Requirement:
Read through the data and report every line in which the word "down" occurs.

Nine-parameter box outputs

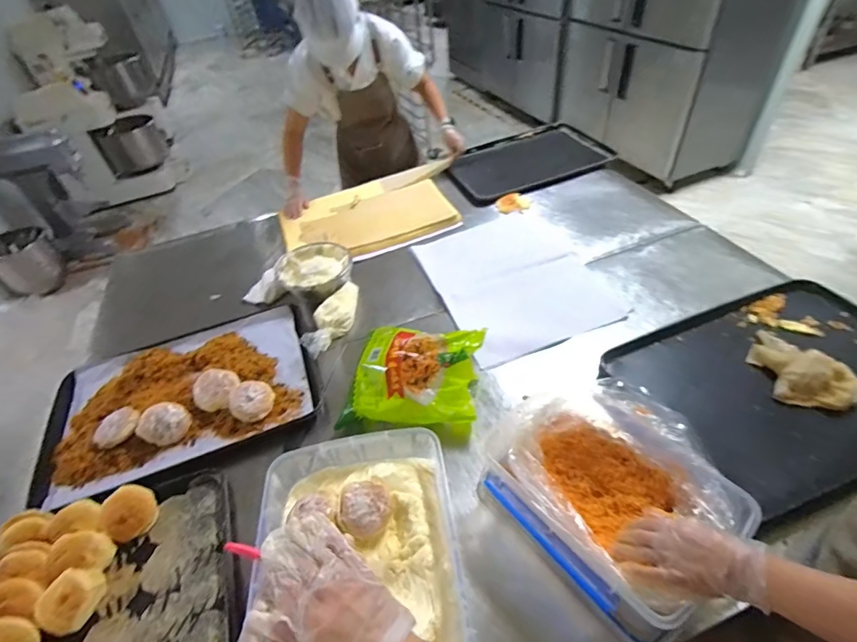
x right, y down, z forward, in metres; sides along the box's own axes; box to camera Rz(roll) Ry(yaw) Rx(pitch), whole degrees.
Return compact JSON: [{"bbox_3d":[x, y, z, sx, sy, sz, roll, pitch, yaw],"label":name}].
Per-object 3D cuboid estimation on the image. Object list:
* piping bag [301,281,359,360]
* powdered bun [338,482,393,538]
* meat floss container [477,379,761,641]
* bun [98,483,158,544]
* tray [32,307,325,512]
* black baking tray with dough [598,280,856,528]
[{"bbox_3d":[-0.238,-0.012,1.129,0.083,0.051,0.281,10,47,16],"label":"piping bag"},{"bbox_3d":[-0.097,0.303,0.693,0.079,0.066,0.075,-3,45,3],"label":"powdered bun"},{"bbox_3d":[0.297,0.289,0.697,0.276,0.166,0.329,-31,49,-22],"label":"meat floss container"},{"bbox_3d":[-0.536,0.343,0.784,0.086,0.031,0.091,2,78,-9],"label":"bun"},{"bbox_3d":[-0.563,0.162,0.988,0.569,0.075,0.385,-21,46,-14],"label":"tray"},{"bbox_3d":[0.701,0.115,0.862,0.536,0.062,0.399,-23,47,-7],"label":"black baking tray with dough"}]

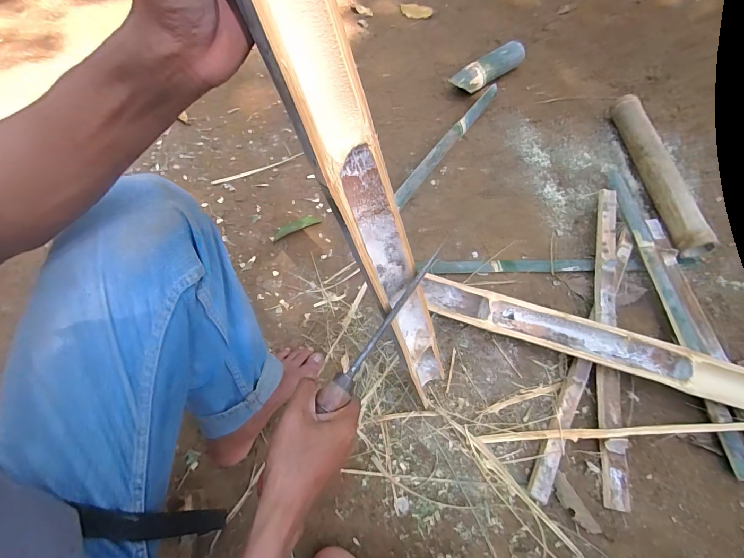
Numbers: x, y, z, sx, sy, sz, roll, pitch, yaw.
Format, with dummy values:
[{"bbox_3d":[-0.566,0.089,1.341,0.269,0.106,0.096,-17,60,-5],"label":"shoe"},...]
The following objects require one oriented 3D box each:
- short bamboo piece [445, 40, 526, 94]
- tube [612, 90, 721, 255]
[{"bbox_3d":[0.359,-0.642,1.140,0.282,0.071,0.079,-35,66,-16],"label":"short bamboo piece"},{"bbox_3d":[0.701,-0.271,0.921,0.059,0.081,0.484,-1,62,0],"label":"tube"}]

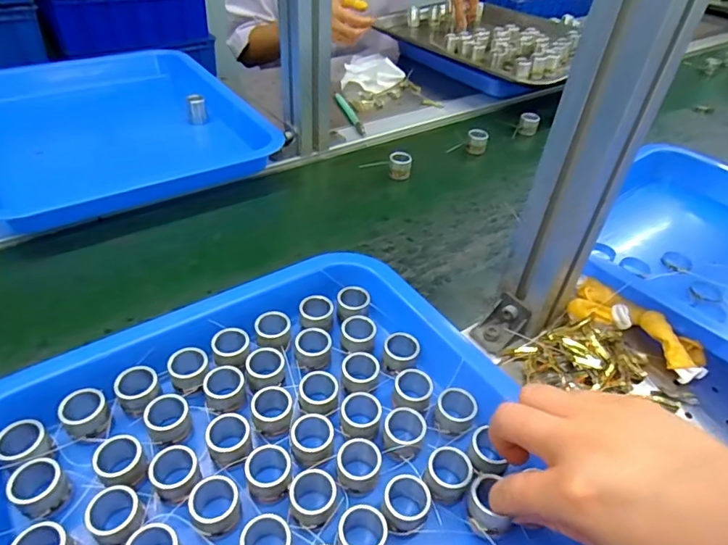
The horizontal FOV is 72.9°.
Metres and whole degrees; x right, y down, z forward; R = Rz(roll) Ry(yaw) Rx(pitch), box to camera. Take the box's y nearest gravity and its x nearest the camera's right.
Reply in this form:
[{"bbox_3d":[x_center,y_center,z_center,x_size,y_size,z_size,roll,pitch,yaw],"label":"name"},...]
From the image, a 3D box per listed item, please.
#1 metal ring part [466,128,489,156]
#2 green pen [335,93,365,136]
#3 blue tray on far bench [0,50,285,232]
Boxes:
[{"bbox_3d":[0.147,-0.168,0.636,0.025,0.027,0.027,10,41,6],"label":"metal ring part"},{"bbox_3d":[-0.019,-0.222,0.681,0.012,0.009,0.120,-10,43,-16],"label":"green pen"},{"bbox_3d":[-0.314,-0.188,0.599,0.293,0.046,0.362,-22,47,-27],"label":"blue tray on far bench"}]

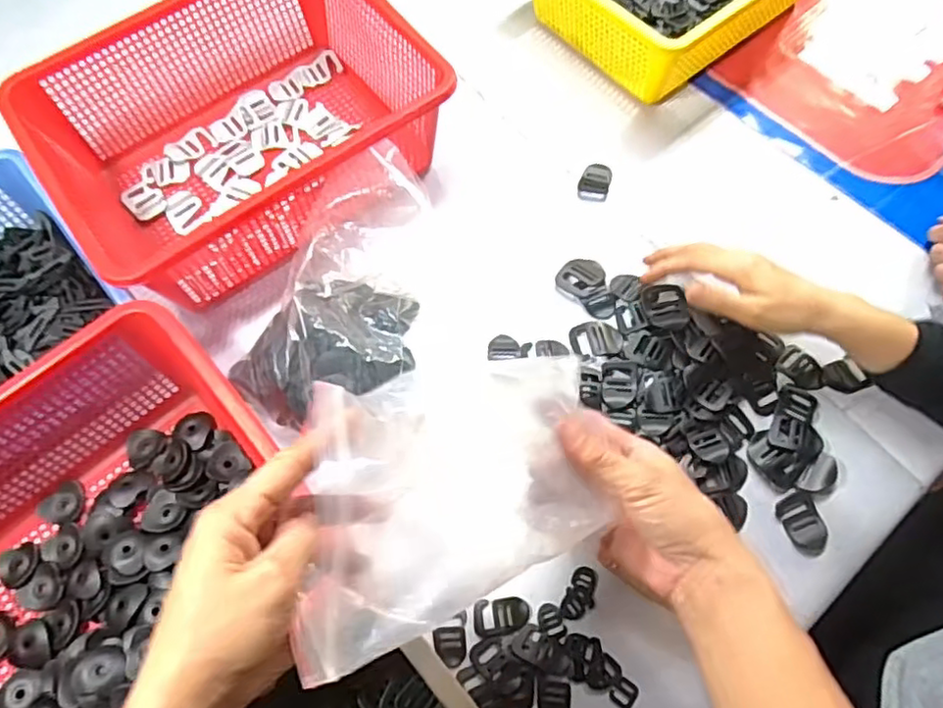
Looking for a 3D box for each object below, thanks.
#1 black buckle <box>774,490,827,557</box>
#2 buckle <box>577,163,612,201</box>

Written solution:
x right, y down, z forward, in metres; sides along the box's own axes; box to camera Rz(roll) Ry(yaw) Rx(pitch), whole degrees.
Metres and whole degrees; x right, y down, z forward; R = Rz(roll) Ry(yaw) Rx(pitch), box to camera. Take the box's y nearest gravity and its x nearest the camera's right.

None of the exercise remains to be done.